Usually a profit downgrade sends a company's stock plummeting, but traders surprised on Monday, sending drilling company Boart Longyear up in value.

It has been a tumultuous few months for the world's largest drilling firm, in which it posted a record annual profit of $US98 million ($A95.09 million) but on the same August day cut its earnings guidance and had its share value wiped by 37 per cent.

The continued terrible share price performance - which has halved since August - angered shareholders and led to Boart's board sacking chief executive Craig Kipp.

On Monday, the stock was 5.5 cents, or 4.4 per cent, higher at $1.35 at 1415 AEDT.

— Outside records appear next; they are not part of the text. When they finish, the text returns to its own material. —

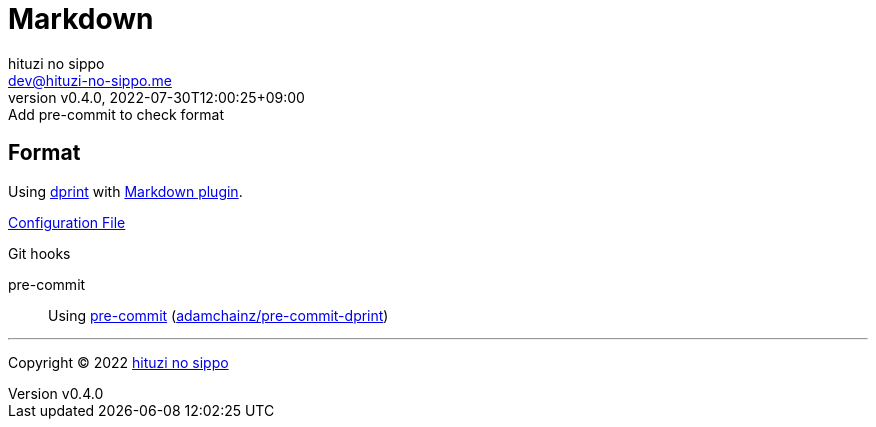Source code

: = Markdown
:author: hituzi no sippo
:email: dev@hituzi-no-sippo.me
:revnumber: v0.4.0
:revdate: 2022-07-30T12:00:25+09:00
:revremark: Add pre-commit to check format
:description: Markdown
:copyright: Copyright (C) 2022 {author}
// Custom Attributes
:creation_date: 2022-07-30T11:33:46+09:00
:github_url: https://github.com
:root_directory: ../../..
:pre_commit_config_file: {root_directory}/.pre-commit-config.yaml

== Format

:dprint_url: https://dprint.dev/
:markdown_plugin_link: link:{dprint_url}/plugins/markdown[Markdown plugin^]
Using link:{dprint_url}[dprint^] with {markdown_plugin_link}.

link:{root_directory}/.dprint.json[Configuration File^]

:pre_commit_to_check_format_link: link:{github_url}/adamchainz/pre-commit-dprint[adamchainz/pre-commit-dprint^]
.Git hooks
pre-commit::
  Using link:{pre_commit_config_file}#:~:text=repo%3A%20https%3A%2F/github.com/adamchainz/pre%2Dcommit%2Ddprint[
  pre-commit^] ({pre_commit_to_check_format_link})


'''

:author_link: link:https://github.com/hituzi-no-sippo[{author}^]
Copyright (C) 2022 {author_link}
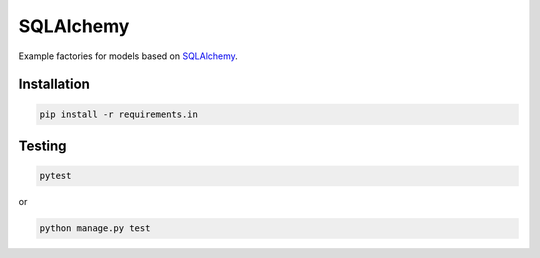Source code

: SQLAlchemy
==========
Example factories for models based on `SQLAlchemy <https://sqlalchemy.org>`_.

Installation
------------
.. code-block:: sh

    pip install -r requirements.in

Testing
-------
.. code-block:: sh

    pytest

or

.. code-block:: sh

    python manage.py test
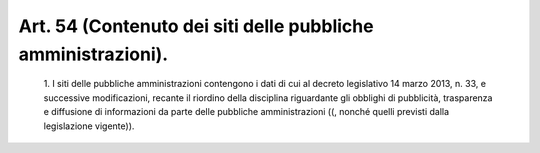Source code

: Art. 54  (Contenuto dei siti delle pubbliche amministrazioni). 
^^^^^^^^^^^^^^^^^^^^^^^^^^^^^^^^^^^^^^^^^^^^^^^^^^^^^^^^^^^^^^^


  1\. I siti delle pubbliche amministrazioni contengono i dati di  cui al  decreto  legislativo  14  marzo  2013,  n.   33,   e   successive modificazioni, recante il riordino della disciplina  riguardante  gli obblighi di pubblicità, trasparenza e diffusione di informazioni  da parte delle pubbliche amministrazioni  ((,  nonché  quelli  previsti dalla legislazione vigente)). 
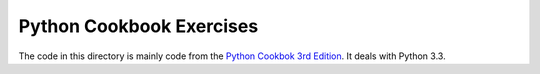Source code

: Python Cookbook Exercises
=========================

The code in this directory is mainly code from the `Python Cookbok 3rd Edition <http://shop.oreilly.com/product/0636920027072.do>`_.
It deals with Python 3.3.
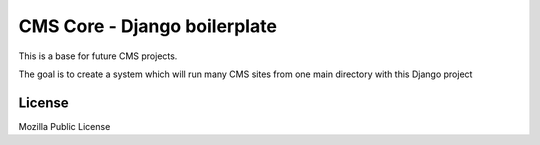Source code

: CMS Core - Django boilerplate
=============================

This is a base for future CMS projects.

The goal is to create a system which will run many CMS sites from one
main directory with this Django project

License
-------
Mozilla Public License
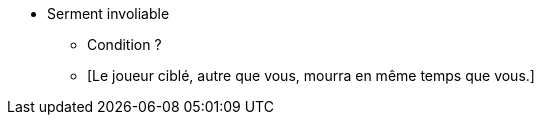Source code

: * Serment involiable
** Condition ?
** [Le joueur ciblé, autre que vous, mourra en même temps que vous.]
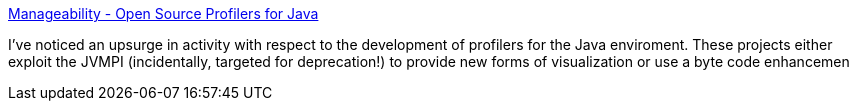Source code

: :jbake-type: post
:jbake-status: published
:jbake-title: Manageability - Open Source Profilers for Java
:jbake-tags: java,langage,programming,profiler,optimisation,_mois_avr.,_année_2005
:jbake-date: 2005-04-07
:jbake-depth: ../
:jbake-uri: shaarli/1112881693000.adoc
:jbake-source: https://nicolas-delsaux.hd.free.fr/Shaarli?searchterm=http%3A%2F%2Fwww.manageability.org%2Fblog%2Fstuff%2Fopen-source-profilers-for-java%2Fview&searchtags=java+langage+programming+profiler+optimisation+_mois_avr.+_ann%C3%A9e_2005
:jbake-style: shaarli

http://www.manageability.org/blog/stuff/open-source-profilers-for-java/view[Manageability - Open Source Profilers for Java]

I've noticed an upsurge in activity with respect to the development of profilers for the Java enviroment. These projects either exploit the JVMPI (incidentally, targeted for deprecation!) to provide new forms of visualization or use a byte code enhancemen
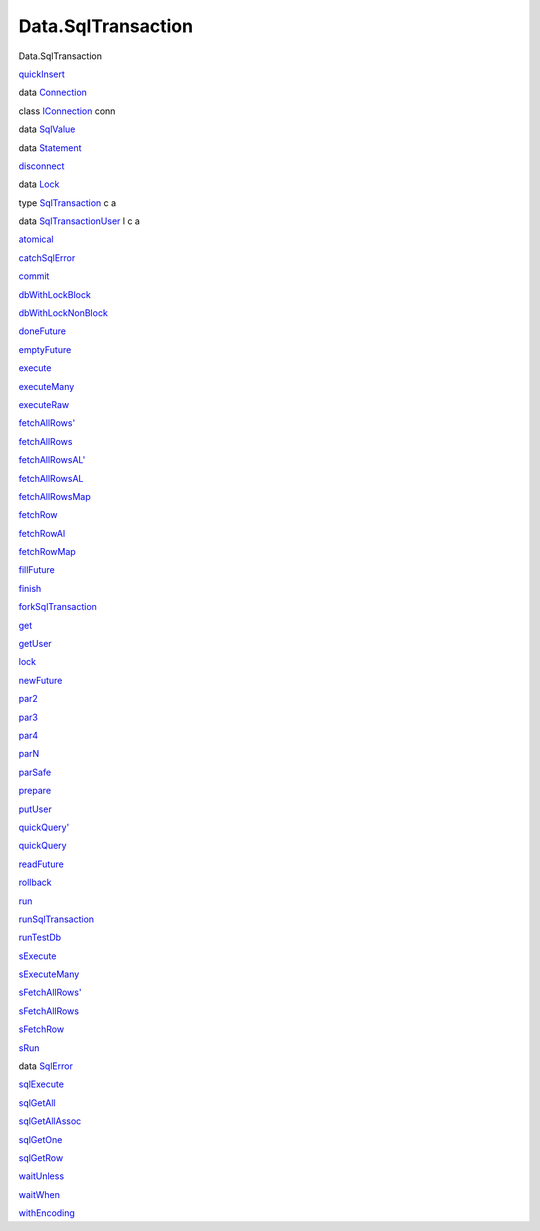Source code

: ===================
Data.SqlTransaction
===================

Data.SqlTransaction

`quickInsert <Data-SqlTransaction.html#v:quickInsert>`__

data `Connection <Data-SqlTransaction.html#t:Connection>`__

class `IConnection <Data-SqlTransaction.html#t:IConnection>`__ conn

data `SqlValue <Data-SqlTransaction.html#t:SqlValue>`__

data `Statement <Data-SqlTransaction.html#t:Statement>`__

`disconnect <Data-SqlTransaction.html#v:disconnect>`__

data `Lock <Data-SqlTransaction.html#t:Lock>`__

type `SqlTransaction <Data-SqlTransaction.html#t:SqlTransaction>`__ c a

data
`SqlTransactionUser <Data-SqlTransaction.html#t:SqlTransactionUser>`__ l
c a

`atomical <Data-SqlTransaction.html#v:atomical>`__

`catchSqlError <Data-SqlTransaction.html#v:catchSqlError>`__

`commit <Data-SqlTransaction.html#v:commit>`__

`dbWithLockBlock <Data-SqlTransaction.html#v:dbWithLockBlock>`__

`dbWithLockNonBlock <Data-SqlTransaction.html#v:dbWithLockNonBlock>`__

`doneFuture <Data-SqlTransaction.html#v:doneFuture>`__

`emptyFuture <Data-SqlTransaction.html#v:emptyFuture>`__

`execute <Data-SqlTransaction.html#v:execute>`__

`executeMany <Data-SqlTransaction.html#v:executeMany>`__

`executeRaw <Data-SqlTransaction.html#v:executeRaw>`__

`fetchAllRows' <Data-SqlTransaction.html#v:fetchAllRows-39->`__

`fetchAllRows <Data-SqlTransaction.html#v:fetchAllRows>`__

`fetchAllRowsAL' <Data-SqlTransaction.html#v:fetchAllRowsAL-39->`__

`fetchAllRowsAL <Data-SqlTransaction.html#v:fetchAllRowsAL>`__

`fetchAllRowsMap <Data-SqlTransaction.html#v:fetchAllRowsMap>`__

`fetchRow <Data-SqlTransaction.html#v:fetchRow>`__

`fetchRowAl <Data-SqlTransaction.html#v:fetchRowAl>`__

`fetchRowMap <Data-SqlTransaction.html#v:fetchRowMap>`__

`fillFuture <Data-SqlTransaction.html#v:fillFuture>`__

`finish <Data-SqlTransaction.html#v:finish>`__

`forkSqlTransaction <Data-SqlTransaction.html#v:forkSqlTransaction>`__

`get <Data-SqlTransaction.html#v:get>`__

`getUser <Data-SqlTransaction.html#v:getUser>`__

`lock <Data-SqlTransaction.html#v:lock>`__

`newFuture <Data-SqlTransaction.html#v:newFuture>`__

`par2 <Data-SqlTransaction.html#v:par2>`__

`par3 <Data-SqlTransaction.html#v:par3>`__

`par4 <Data-SqlTransaction.html#v:par4>`__

`parN <Data-SqlTransaction.html#v:parN>`__

`parSafe <Data-SqlTransaction.html#v:parSafe>`__

`prepare <Data-SqlTransaction.html#v:prepare>`__

`putUser <Data-SqlTransaction.html#v:putUser>`__

`quickQuery' <Data-SqlTransaction.html#v:quickQuery-39->`__

`quickQuery <Data-SqlTransaction.html#v:quickQuery>`__

`readFuture <Data-SqlTransaction.html#v:readFuture>`__

`rollback <Data-SqlTransaction.html#v:rollback>`__

`run <Data-SqlTransaction.html#v:run>`__

`runSqlTransaction <Data-SqlTransaction.html#v:runSqlTransaction>`__

`runTestDb <Data-SqlTransaction.html#v:runTestDb>`__

`sExecute <Data-SqlTransaction.html#v:sExecute>`__

`sExecuteMany <Data-SqlTransaction.html#v:sExecuteMany>`__

`sFetchAllRows' <Data-SqlTransaction.html#v:sFetchAllRows-39->`__

`sFetchAllRows <Data-SqlTransaction.html#v:sFetchAllRows>`__

`sFetchRow <Data-SqlTransaction.html#v:sFetchRow>`__

`sRun <Data-SqlTransaction.html#v:sRun>`__

data `SqlError <Data-SqlTransaction.html#t:SqlError>`__

`sqlExecute <Data-SqlTransaction.html#v:sqlExecute>`__

`sqlGetAll <Data-SqlTransaction.html#v:sqlGetAll>`__

`sqlGetAllAssoc <Data-SqlTransaction.html#v:sqlGetAllAssoc>`__

`sqlGetOne <Data-SqlTransaction.html#v:sqlGetOne>`__

`sqlGetRow <Data-SqlTransaction.html#v:sqlGetRow>`__

`waitUnless <Data-SqlTransaction.html#v:waitUnless>`__

`waitWhen <Data-SqlTransaction.html#v:waitWhen>`__

`withEncoding <Data-SqlTransaction.html#v:withEncoding>`__
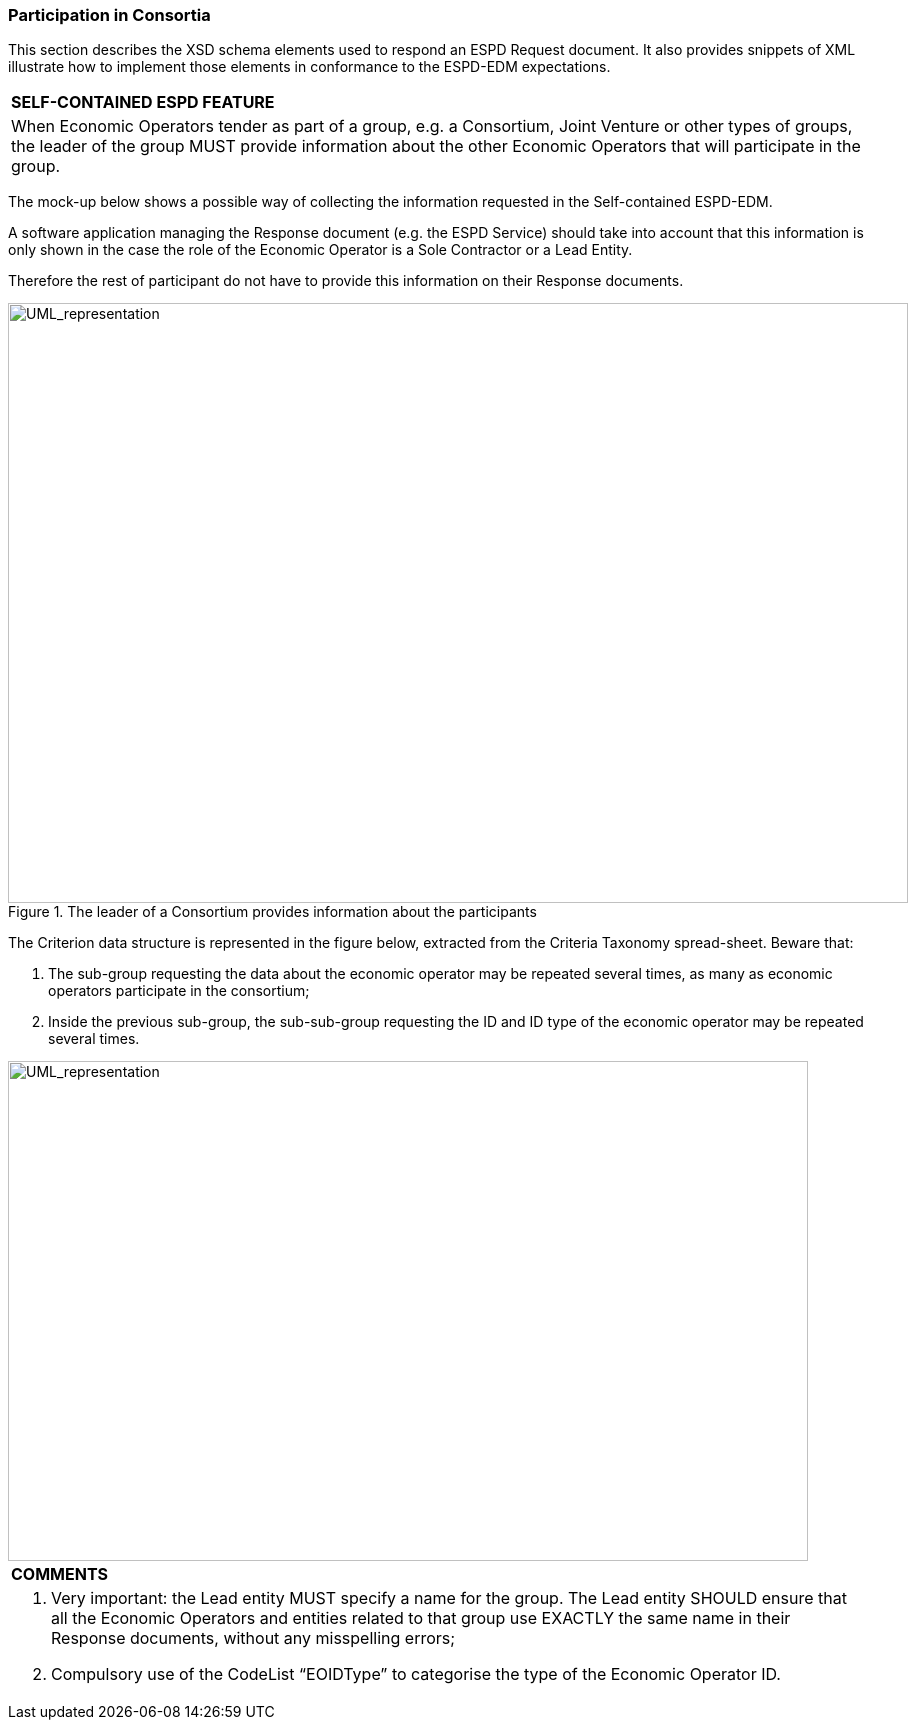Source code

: ifndef::imagesdir[:imagesdir: images]

[.text-left]
=== Participation in Consortia

This section describes the XSD schema elements used to respond an ESPD Request document. It also provides snippets of XML illustrate how to implement those elements in conformance to the ESPD-EDM expectations.

[cols="1a"]
!===
|*SELF-CONTAINED ESPD FEATURE*|

When Economic Operators tender as part of a group, e.g. a Consortium, Joint Venture or other types of groups, the leader of the group MUST provide information about the other Economic Operators that will participate in the group.
!===

The mock-up below shows a possible way of collecting the information requested in the Self-contained ESPD-EDM. 

A software application managing the Response document (e.g. the ESPD Service) should take into account that this information is only shown in the case the role of the Economic Operator is a Sole Contractor or a Lead Entity.

Therefore the rest of participant do not have to provide this information on their Response documents.

[.text-center]
.The leader of a Consortium provides information about the participants
image::Mock_Up65.png[alt="UML_representation", width="900", height="600"]

The Criterion data structure is represented in the figure below, extracted from the Criteria Taxonomy spread-sheet. Beware that: 

.  The sub-group requesting the data about the economic operator may be repeated several times, as many as economic operators participate in the consortium;

.  Inside the previous sub-group, the sub-sub-group requesting the ID and ID type of the economic operator may be repeated several times.

[.text-center]
image::Mock_Up65.png[alt="UML_representation", width="800", height="500"]

[cols="1a"]
!===
|*COMMENTS*|
<1>  Very important: the Lead entity MUST specify a name for the group. The Lead entity SHOULD ensure that all the Economic Operators and entities related to that group use EXACTLY the same name in their Response documents, without any misspelling errors;
<2>  Compulsory use of the CodeList “EOIDType” to categorise the type of the Economic Operator ID.
!===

Boart Longyear downgraded expected annual earnings before interest, taxes, depreciation and amortisation (EBITDA) in 2012/13 $US310 million to $US320 million ($A301.51 million to $A311.24 million).

That is down from its previous forecast of $US360 million to $US390 million ($A350.14 million to $A379.32 million), which followed a sharp downgrade in August from previous guidance of $US460 million ($A446.32 million).

The fortunes of companies such as Boart that rely heavily on being contracted by mining companies have changed dramatically for the worse in recent months as capital expenditure has been cut due to falling commodity prices.

The company carries out exploratory drilling for resource companies and also makes drilling equipment.

The reason for the share price rise seems to be that investors liked the company's plans to move its Perth operations overseas to cut costs, optionsXpress market analyst Ben Le Brun said.

It said it would cut annual costs by about $US70 million ($A68.08 million), or 20 per cent of its total overheads, as it deals with lower demand.

It will move its manufacturing operations from Perth to Poland and other locations, costing up to $US20 million ($A19.41 million), but offered no information on the number of job loses.

Chief executive David McLemore said the company's earnings forecast had been reduced because margins were not being achieved due to delays in staff reductions.

"Revenues are broadly consistent with expectations, but margins in drilling services have been impacted due to timing of cost take-outs associated with headcount reductions," Mr McLemore said in a statement.

He said it appeared that demand had stabilised and through the cost cuts it expected a recovery in margins to above second-half 2012 levels.

Mr Le Brun said he couldn't recall a company's shares performing so well after a profit downgrade.

"At this stage it doesn't look all that good for mining services companies with Australian operations that are struggling," he told AAP.